In a common law jurisdiction, the law proceeds by principle intertwined with precedent. When judges give talks about the law, they often focus exclusively on precedent. Lord Sumption has taken a different approach. His talks focus on points of principle: witness his speech to the Chancery Bar Association on Reflexions on the Law of Illegality on 23 April 2012. He is unafraid of being seen as outspoken in differing from judges and, indeed, generally (witness his talk, Home Truths about Judicial Diversity, 15 November 2012).
So what should one make of his most recent lecture, given as the Harris Society Annual Lecture, at Keble College, Oxford on 8 May 2017? The title was deceptively neutral: A Question of Taste: The Supreme Court and the Interpretation of Contracts. The contents are another matter.
The main thrust of the lecture was an extended criticism of the approach taken in cases culminating in Investors Compensation Scheme v West Bromwich (ICS) but, in Lord Sumption’s view, continued in decisions through Chartbrook Ltd v Persimmon Homes Ltd to Rainy Sky v Kookmin Bank. Two judges in particular are singled out for criticism: Lord Diplock, a leading judge in the 1970s and 1980s and, in particular, Lord Hoffmann. As Lord Hoffmann’s speech in ICS had become one of the keystones of contractual interpretation, this is no small matter. Lord Hoffman had placed stress on the proposition that the meaning of words in a contract fall to be determined not simply by their meaning in isolation but in the light of the surrounding circumstances of the factual background to the contract and that, moreover, they should be interpreted in the light of “commercial common sense”. This approach, described by him as “the Hoffmann offensive”, is the subject of Lord Sumption’s attack.
The focus of the speech
There are three grounds on which Lord Sumption stated dissatisfaction with the Hoffmann approach:
“The first and main point to make is that the language of the parties’ agreement, read as a whole, is the only direct evidence of their intentions which is admissible. I would certainly not advocate literalism as an approach to construction. But it is a fallacy to say that language is meaningful only in relation to some particular background. Most language and all properly drafted language has an autonomous meaning… The surrounding circumstances may well enable us to discover what the objective was, but not how far it has been achieved… The draftsman, whether he is an amateur or a professional cannot alter the surrounding circumstances and may regard them as a great deal less important than the court does. He has no way to tell the court what he really wants other than the deployment of words.

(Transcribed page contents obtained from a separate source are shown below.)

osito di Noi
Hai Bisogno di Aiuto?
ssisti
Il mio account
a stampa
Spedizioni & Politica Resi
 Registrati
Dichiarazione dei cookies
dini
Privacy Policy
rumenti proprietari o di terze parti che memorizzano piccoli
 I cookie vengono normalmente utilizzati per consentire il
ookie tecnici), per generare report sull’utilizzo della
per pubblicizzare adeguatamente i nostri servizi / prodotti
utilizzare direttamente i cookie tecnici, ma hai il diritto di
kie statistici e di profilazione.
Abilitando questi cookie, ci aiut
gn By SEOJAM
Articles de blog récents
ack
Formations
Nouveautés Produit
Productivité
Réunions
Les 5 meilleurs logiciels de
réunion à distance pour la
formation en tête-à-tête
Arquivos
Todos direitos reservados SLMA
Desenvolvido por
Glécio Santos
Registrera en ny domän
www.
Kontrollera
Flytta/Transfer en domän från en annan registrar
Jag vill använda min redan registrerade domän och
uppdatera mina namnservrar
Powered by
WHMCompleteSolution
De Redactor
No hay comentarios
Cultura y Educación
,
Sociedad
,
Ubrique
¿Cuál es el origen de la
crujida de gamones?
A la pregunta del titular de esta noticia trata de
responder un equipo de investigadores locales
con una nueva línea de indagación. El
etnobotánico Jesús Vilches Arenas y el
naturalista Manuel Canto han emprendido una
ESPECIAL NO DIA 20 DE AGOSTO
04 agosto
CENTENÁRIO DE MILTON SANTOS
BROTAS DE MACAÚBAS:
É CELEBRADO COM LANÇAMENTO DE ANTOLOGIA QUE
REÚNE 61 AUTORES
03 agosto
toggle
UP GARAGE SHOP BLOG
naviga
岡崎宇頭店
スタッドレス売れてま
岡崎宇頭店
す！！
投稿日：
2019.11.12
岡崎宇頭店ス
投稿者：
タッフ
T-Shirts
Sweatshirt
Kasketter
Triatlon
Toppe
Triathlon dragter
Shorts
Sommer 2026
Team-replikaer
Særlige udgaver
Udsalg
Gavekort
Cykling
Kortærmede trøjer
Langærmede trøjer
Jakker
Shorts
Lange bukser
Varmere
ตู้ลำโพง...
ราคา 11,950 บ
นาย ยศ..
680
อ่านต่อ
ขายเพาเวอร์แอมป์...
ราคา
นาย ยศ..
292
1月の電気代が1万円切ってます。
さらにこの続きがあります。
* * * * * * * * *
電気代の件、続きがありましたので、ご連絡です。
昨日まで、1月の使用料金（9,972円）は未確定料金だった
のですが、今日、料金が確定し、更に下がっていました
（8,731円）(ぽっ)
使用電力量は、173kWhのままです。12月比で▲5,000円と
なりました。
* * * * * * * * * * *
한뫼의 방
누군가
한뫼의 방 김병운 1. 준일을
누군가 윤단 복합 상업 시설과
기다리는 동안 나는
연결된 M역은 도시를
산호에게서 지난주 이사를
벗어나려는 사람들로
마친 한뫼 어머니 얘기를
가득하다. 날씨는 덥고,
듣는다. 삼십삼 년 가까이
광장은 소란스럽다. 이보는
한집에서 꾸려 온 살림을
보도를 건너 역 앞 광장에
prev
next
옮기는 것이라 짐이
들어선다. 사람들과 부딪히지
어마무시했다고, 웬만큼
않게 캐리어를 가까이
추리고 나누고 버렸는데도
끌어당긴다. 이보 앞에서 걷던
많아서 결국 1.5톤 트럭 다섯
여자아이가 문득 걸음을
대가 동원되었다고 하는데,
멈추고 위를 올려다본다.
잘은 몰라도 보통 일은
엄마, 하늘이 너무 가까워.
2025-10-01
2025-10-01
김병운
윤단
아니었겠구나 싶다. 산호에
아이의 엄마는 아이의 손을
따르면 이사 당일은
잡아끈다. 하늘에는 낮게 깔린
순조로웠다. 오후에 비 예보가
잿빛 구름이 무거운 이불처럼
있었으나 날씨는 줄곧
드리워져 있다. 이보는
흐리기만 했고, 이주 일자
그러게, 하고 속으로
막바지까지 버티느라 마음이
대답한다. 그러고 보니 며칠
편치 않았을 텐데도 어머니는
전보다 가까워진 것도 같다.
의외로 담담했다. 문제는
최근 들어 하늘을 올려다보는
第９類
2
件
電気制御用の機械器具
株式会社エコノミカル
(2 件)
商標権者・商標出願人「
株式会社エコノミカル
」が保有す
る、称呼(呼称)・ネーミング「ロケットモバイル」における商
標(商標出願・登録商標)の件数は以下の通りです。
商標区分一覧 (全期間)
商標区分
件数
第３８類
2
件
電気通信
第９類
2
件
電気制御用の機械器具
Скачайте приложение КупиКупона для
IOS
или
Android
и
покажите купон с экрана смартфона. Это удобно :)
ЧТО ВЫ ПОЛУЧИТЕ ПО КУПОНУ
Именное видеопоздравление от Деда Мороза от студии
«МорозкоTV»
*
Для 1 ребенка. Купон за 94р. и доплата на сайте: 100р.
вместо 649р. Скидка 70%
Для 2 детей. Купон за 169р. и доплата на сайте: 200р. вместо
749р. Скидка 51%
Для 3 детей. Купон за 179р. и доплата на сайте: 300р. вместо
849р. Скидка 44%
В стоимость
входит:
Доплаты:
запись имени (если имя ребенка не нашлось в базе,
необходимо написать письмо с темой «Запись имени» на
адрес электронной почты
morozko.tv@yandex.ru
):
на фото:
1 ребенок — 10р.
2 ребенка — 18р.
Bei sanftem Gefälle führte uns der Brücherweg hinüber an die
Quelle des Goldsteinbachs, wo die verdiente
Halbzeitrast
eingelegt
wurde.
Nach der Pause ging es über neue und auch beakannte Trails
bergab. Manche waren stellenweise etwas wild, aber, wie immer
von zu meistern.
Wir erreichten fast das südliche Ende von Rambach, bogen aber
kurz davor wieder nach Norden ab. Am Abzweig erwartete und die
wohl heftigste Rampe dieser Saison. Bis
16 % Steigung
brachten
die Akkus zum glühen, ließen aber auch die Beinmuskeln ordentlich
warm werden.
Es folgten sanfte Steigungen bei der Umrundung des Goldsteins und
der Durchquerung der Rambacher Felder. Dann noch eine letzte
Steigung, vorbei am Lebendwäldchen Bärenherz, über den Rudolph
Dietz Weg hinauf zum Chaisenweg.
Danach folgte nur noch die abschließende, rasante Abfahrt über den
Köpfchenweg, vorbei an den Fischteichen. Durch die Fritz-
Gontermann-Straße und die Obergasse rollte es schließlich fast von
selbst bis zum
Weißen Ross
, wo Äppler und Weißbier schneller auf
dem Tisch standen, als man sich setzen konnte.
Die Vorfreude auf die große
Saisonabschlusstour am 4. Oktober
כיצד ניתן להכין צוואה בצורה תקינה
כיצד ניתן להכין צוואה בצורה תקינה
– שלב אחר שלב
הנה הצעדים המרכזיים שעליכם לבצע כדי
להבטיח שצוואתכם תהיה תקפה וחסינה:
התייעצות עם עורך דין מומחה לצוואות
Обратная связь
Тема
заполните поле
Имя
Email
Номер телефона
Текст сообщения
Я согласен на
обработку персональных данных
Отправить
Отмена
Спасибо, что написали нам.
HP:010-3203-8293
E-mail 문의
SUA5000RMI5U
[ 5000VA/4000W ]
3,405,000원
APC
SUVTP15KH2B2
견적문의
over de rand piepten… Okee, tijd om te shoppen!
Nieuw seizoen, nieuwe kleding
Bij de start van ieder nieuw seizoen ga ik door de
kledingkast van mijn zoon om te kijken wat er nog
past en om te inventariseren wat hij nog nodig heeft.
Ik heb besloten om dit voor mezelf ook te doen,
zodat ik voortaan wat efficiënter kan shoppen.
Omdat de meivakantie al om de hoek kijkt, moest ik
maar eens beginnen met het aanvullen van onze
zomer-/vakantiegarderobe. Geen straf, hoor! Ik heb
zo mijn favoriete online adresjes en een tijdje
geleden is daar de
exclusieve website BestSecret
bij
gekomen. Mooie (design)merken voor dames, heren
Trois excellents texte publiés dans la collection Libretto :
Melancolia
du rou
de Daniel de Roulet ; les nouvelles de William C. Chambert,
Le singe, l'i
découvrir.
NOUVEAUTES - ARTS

The second major problem about the use of the surrounding circumstances to modify the effect of language… is the difficulty of applying it fairly in a legal system like ours which rigorously excludes the use of precontractual negotiations as evidence of intention… Once the courts resort to sources other than the language in order to identify the object of the transaction, it is difficult to justify the current law about extrinsic evidence.
My third difficulty with the Investors Compensation Scheme approach is that judges are not necessarily well-placed to determine what commercial common sense requires.”
Lord Sumption had much more to say about these three issues. However, the speech also raises questions.
Recall the recent Supreme Court decision, handed down on 29 March 2017, in Capita v Wood. Lord Sumption describes that decision as “a new direction of travel”. Yet in Capita itself, Lord Hodge, who gave the single judgment, stated in terms that the law of contractual interpretation has not changed at all. Lord Sumption sat on the panel and is recorded as agreeing with that judgment. Has he changed his mind in the two months which followed?
Indeed, if one can see that the lecture’s ostensible targets are Lords Diplock and Hofffmann, who are the readers of the lecture intended to be? Lord Sumption criticises a “loose approach to the construction of commercial documents which [has] reached its highest point in Rainy Sky”. As he points out, the leading judgment in that case was given by Lord Clarke, who remains his colleague on the court. What should Lord Clarke or Lord Hodge make of the lecture?
Both Lords Clarke and Sumption will have retired by the end of 2018 and one might better ask, therefore, what are the key battleground points which arise from Lord Sumption’s intervention. Two stand out in particular.
First, the speech is a call for an approach more focussed on what the words of a contract indicate and less on what the parties might have been expected to write instead. As London becomes ever more a focus for the resolution of disputes between foreign parties, there is a risk that their expectations of what makes for “business common sense” may be so different from what English lawyers would expect that such a criterion would provide no useful guide at all. Moreover, such disputes may turn on contracts whose draftsmen may not be native English speakers. A focus on the wording may at least offer the prospect of certainty. One wonders if the lecture is in this respect a guide to the future.
Second, there is still the question of what might be called “local rules” of contractual interpretation: such rules as those governing the interpretation of exclusion clauses or indemnities or the contra proferentum rule. Even if one focuses on the words themselves, which of these rules apply and with what weight? The lecture does not provide an answer, although one infers from comments in it that Lord Sumption would not discard recourse to “local rules”. We will have to await decisions of the full Supreme Court to see the direction of travel on such matters.